WHAT YOU WILL DO:
Edit the material from its first line up to and including the line containing "True or false: Ai0": output those lines again with "chart" replaced by "plot" and everything else unchanged.

-- Opening Marker --

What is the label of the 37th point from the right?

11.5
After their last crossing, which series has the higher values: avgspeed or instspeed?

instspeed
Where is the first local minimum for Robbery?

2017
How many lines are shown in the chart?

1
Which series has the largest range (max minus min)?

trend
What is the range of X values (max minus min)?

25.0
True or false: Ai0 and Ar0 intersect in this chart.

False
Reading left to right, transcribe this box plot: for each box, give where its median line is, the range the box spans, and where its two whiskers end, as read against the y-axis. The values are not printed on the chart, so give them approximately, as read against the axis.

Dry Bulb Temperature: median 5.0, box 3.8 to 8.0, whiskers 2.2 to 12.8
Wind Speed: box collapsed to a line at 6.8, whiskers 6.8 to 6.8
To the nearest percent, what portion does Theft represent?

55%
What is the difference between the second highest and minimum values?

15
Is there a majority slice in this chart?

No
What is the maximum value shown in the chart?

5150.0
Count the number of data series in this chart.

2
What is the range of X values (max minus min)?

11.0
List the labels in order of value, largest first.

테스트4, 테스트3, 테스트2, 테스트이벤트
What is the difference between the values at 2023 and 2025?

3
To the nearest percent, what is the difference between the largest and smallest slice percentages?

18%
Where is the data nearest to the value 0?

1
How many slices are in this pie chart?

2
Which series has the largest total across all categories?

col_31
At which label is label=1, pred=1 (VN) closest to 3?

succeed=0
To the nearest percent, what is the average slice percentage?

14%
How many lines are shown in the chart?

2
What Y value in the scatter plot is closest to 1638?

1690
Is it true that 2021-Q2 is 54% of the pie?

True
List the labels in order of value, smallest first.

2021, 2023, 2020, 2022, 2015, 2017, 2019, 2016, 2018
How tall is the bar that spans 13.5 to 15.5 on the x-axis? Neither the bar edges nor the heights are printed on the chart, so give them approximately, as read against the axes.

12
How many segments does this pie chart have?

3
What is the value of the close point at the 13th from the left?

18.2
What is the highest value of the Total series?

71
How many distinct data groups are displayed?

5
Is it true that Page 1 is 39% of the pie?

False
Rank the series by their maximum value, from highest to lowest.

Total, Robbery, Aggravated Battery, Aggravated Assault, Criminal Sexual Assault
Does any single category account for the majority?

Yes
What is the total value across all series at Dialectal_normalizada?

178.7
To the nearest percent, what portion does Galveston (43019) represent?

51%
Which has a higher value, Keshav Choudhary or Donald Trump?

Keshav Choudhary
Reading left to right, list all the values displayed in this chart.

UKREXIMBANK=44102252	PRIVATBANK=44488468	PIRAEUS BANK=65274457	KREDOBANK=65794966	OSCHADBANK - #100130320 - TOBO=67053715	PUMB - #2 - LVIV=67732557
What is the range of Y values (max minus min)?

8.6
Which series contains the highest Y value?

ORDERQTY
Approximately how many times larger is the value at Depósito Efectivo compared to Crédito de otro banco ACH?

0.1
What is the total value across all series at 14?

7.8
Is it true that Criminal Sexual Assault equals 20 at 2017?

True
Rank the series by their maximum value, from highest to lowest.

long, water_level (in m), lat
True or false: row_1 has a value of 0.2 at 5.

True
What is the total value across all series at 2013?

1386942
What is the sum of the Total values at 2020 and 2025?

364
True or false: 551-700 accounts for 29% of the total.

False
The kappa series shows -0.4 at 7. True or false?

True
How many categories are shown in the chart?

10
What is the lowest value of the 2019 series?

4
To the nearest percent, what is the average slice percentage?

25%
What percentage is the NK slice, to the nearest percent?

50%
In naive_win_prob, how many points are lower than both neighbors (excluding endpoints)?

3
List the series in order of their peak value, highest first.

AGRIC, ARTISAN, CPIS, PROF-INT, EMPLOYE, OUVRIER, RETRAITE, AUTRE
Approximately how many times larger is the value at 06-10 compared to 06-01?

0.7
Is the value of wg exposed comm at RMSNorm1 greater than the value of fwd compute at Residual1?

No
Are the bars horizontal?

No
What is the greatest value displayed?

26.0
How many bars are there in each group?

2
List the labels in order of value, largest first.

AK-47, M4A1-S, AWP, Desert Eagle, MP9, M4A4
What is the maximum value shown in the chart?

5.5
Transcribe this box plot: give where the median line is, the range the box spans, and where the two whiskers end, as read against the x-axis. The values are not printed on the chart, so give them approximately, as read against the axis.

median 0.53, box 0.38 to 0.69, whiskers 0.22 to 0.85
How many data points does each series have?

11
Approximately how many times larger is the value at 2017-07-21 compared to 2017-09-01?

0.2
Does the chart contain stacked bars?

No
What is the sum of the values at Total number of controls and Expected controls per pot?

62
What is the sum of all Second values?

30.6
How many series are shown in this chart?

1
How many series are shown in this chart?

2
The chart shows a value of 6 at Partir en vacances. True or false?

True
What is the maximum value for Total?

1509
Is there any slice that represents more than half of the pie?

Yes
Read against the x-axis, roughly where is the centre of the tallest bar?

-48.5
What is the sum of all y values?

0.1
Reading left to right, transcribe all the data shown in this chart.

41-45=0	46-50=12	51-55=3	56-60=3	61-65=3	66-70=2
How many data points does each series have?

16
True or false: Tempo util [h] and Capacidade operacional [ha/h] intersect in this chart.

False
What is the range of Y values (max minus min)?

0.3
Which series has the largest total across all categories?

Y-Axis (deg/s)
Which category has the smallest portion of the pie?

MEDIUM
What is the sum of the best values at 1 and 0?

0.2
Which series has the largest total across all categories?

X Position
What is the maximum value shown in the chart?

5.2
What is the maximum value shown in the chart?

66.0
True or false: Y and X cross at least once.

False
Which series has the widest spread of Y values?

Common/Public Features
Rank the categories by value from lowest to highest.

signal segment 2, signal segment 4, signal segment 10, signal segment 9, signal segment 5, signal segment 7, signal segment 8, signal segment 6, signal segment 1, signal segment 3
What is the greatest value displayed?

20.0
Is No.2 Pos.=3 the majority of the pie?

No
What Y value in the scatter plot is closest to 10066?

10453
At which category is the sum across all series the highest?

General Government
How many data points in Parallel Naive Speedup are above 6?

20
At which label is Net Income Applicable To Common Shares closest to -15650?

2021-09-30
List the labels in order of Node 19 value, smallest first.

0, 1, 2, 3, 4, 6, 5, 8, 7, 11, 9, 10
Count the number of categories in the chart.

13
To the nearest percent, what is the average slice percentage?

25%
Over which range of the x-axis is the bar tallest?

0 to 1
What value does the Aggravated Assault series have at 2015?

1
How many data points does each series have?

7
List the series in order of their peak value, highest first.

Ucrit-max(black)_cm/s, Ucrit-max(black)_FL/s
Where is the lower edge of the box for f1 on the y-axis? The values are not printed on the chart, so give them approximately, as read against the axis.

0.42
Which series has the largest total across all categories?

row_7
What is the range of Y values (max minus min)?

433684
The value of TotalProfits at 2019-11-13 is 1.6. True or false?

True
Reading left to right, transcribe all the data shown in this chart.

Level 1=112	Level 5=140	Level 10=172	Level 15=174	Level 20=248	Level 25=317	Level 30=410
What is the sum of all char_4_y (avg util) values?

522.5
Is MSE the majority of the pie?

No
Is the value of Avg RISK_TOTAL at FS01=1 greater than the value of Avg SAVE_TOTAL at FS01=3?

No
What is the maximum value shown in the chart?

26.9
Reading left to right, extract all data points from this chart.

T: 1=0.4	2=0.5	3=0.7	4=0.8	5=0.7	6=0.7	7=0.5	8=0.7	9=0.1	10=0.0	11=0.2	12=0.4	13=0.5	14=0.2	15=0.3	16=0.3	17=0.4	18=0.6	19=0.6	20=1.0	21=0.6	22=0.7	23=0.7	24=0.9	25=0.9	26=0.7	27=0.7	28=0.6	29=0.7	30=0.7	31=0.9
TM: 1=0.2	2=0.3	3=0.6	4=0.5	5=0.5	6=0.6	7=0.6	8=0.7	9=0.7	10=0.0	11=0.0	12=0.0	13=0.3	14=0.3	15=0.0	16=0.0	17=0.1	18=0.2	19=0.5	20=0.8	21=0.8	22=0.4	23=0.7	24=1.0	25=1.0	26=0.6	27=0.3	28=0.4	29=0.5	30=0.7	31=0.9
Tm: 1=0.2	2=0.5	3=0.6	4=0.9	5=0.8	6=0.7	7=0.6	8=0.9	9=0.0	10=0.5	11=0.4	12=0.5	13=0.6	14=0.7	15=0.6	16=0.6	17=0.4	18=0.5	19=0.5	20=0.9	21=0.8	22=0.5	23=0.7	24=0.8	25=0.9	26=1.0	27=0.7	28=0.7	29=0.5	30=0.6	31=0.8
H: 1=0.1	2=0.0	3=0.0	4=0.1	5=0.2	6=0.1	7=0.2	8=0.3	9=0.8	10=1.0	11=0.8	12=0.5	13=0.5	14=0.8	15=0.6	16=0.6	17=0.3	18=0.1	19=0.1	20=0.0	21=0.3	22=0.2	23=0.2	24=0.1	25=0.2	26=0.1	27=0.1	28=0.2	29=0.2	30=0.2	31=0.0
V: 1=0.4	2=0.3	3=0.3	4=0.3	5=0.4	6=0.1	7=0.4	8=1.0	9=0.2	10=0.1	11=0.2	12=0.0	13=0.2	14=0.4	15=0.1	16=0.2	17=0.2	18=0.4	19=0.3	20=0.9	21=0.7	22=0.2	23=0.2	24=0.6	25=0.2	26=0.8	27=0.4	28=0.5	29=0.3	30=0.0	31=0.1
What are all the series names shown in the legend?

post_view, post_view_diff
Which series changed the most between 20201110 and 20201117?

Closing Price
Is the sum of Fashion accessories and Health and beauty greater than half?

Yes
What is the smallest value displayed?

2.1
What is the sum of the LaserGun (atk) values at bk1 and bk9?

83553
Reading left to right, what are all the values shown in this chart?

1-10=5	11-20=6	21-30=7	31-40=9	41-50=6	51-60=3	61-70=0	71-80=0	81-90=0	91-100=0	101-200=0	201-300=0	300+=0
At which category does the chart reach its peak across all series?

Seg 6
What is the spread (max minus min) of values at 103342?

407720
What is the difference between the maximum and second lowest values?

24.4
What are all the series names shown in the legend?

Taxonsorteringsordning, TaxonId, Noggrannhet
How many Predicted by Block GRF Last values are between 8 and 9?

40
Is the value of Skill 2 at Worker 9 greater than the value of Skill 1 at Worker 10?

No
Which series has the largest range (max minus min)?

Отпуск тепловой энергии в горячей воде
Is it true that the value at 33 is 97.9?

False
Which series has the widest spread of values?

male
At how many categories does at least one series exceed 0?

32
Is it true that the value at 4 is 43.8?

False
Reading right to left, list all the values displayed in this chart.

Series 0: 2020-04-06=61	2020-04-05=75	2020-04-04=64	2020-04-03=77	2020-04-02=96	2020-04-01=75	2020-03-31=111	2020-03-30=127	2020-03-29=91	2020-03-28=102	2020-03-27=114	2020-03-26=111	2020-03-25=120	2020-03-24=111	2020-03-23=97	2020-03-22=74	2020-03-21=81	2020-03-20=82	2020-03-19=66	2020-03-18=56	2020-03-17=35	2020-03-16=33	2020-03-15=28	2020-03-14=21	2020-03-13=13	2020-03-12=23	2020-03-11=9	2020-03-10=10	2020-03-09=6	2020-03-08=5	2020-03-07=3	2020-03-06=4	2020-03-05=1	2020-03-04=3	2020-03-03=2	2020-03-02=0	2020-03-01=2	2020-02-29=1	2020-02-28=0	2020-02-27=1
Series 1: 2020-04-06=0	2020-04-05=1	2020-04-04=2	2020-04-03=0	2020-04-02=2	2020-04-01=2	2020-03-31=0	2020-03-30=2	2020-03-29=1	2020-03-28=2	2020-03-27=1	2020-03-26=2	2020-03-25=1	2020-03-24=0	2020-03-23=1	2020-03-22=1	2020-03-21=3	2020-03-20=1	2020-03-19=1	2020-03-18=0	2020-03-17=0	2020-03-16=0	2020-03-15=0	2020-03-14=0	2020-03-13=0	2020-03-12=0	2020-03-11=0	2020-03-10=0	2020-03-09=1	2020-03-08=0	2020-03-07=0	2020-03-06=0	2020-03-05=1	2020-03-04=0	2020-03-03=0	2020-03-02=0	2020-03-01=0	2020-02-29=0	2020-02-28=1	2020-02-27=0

-- Closing Marker --

TASK RESULT:
What is the label of the 37th point from the right?

11.5
After their last crossing, which series has the higher values: avgspeed or instspeed?

instspeed
Where is the first local minimum for Robbery?

2017
How many lines are shown in the plot?

1
Which series has the largest range (max minus min)?

trend
What is the range of X values (max minus min)?

25.0
True or false: Ai0 and Ar0 intersect in this plot.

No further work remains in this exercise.